Task requirements:
Your reply should be a single number, the count of lines in the records that contain "SONY".

Records for the exercise:
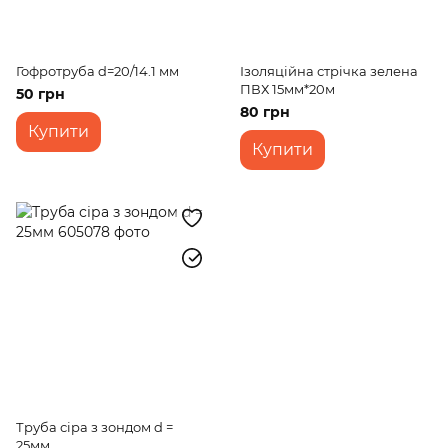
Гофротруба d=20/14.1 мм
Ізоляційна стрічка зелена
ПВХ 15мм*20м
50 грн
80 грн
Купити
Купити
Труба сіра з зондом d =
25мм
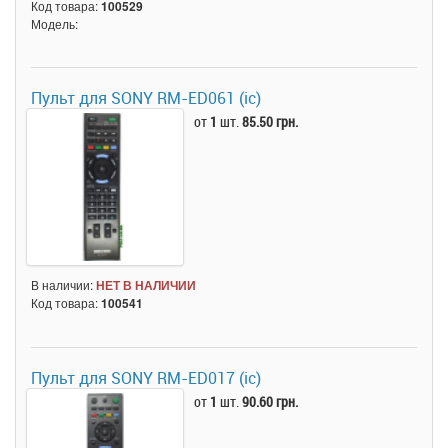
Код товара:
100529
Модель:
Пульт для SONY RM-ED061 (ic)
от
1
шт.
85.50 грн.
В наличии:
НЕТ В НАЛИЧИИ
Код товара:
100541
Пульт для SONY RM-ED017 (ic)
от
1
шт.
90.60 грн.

---

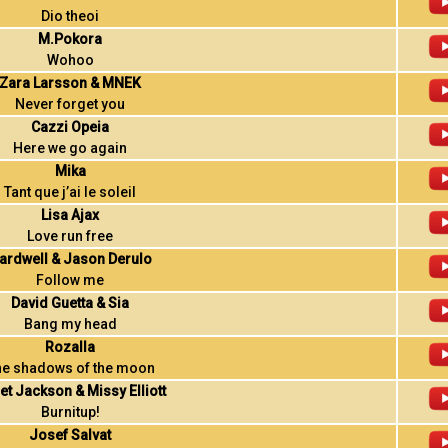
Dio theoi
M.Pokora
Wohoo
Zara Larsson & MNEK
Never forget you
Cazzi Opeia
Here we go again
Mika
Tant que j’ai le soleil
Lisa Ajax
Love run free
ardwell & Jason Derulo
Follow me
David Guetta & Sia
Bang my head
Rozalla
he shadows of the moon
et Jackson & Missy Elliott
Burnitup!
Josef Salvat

Exercise answer:
2